About this exercise: Only the lines from the line containing "25: (638, 260)" through the final line of the entries should be printed, exactly as given, with the pictures left out.

Extracted entries:
▬▬▬▬▬▬▬▬▬▬

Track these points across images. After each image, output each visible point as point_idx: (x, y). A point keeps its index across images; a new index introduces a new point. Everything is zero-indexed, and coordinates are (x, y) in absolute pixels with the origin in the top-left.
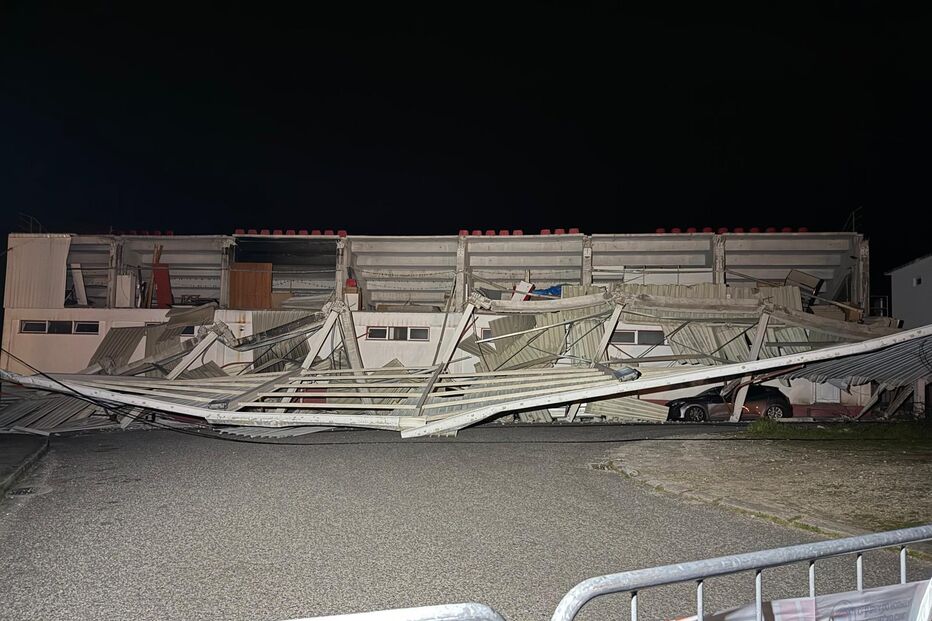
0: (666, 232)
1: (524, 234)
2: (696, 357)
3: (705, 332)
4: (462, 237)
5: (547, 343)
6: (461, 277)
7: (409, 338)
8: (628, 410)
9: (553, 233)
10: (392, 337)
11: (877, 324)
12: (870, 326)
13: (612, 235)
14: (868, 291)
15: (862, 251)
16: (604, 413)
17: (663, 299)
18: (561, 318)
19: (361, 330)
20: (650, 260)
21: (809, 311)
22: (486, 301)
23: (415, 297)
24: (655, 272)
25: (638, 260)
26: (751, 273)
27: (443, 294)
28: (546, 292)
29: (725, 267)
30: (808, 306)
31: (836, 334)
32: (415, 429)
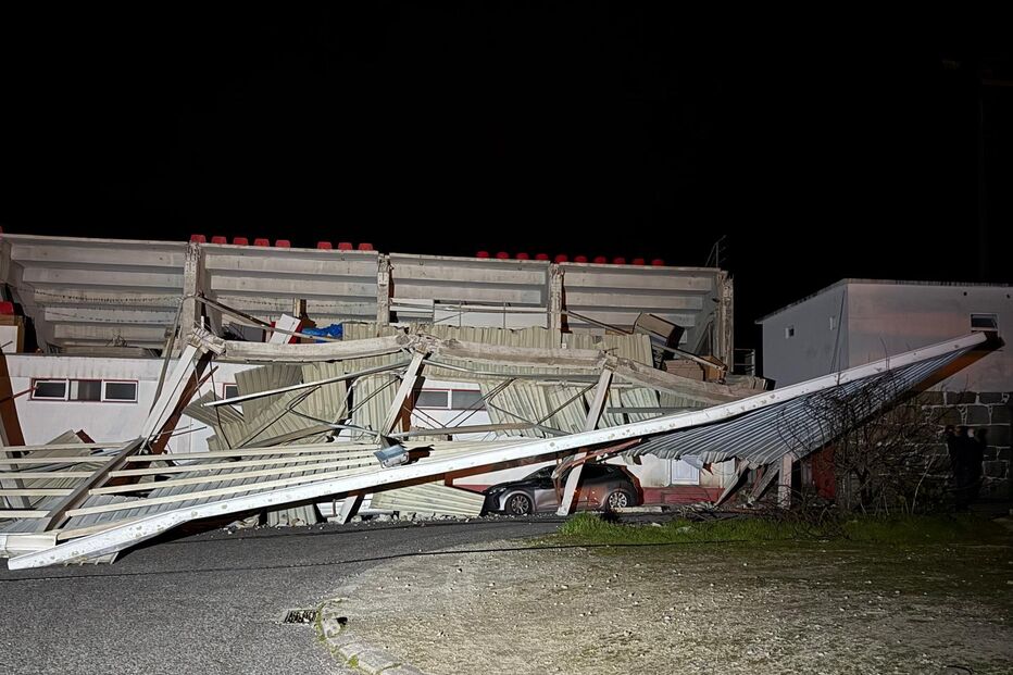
0: (490, 257)
1: (292, 246)
2: (519, 427)
3: (534, 392)
4: (193, 245)
5: (319, 407)
6: (190, 306)
7: (103, 397)
8: (430, 501)
9: (335, 247)
10: (75, 395)
11: (739, 385)
12: (731, 387)
13: (418, 256)
14: (731, 343)
15: (725, 292)
16: (396, 507)
17: (476, 347)
18: (339, 371)
19: (19, 384)
20: (471, 293)
21: (663, 368)
22: (216, 342)
23: (128, 333)
24: (474, 311)
25: (455, 293)
26: (597, 316)
27: (163, 331)
28: (325, 332)
29: (564, 307)
30: (662, 360)
31: (693, 398)
32: (36, 554)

▬▬▬▬▬▬▬▬▬▬

Exercise output:
25: (638, 260)
26: (751, 273)
27: (443, 294)
28: (546, 292)
29: (725, 267)
30: (808, 306)
31: (836, 334)
32: (415, 429)
0: (490, 257)
1: (292, 246)
2: (519, 427)
3: (534, 392)
4: (193, 245)
5: (319, 407)
6: (190, 306)
7: (103, 397)
8: (430, 501)
9: (335, 247)
10: (75, 395)
11: (739, 385)
12: (731, 387)
13: (418, 256)
14: (731, 343)
15: (725, 292)
16: (396, 507)
17: (476, 347)
18: (339, 371)
19: (19, 384)
20: (471, 293)
21: (663, 368)
22: (216, 342)
23: (128, 333)
24: (474, 311)
25: (455, 293)
26: (597, 316)
27: (163, 331)
28: (325, 332)
29: (564, 307)
30: (662, 360)
31: (693, 398)
32: (36, 554)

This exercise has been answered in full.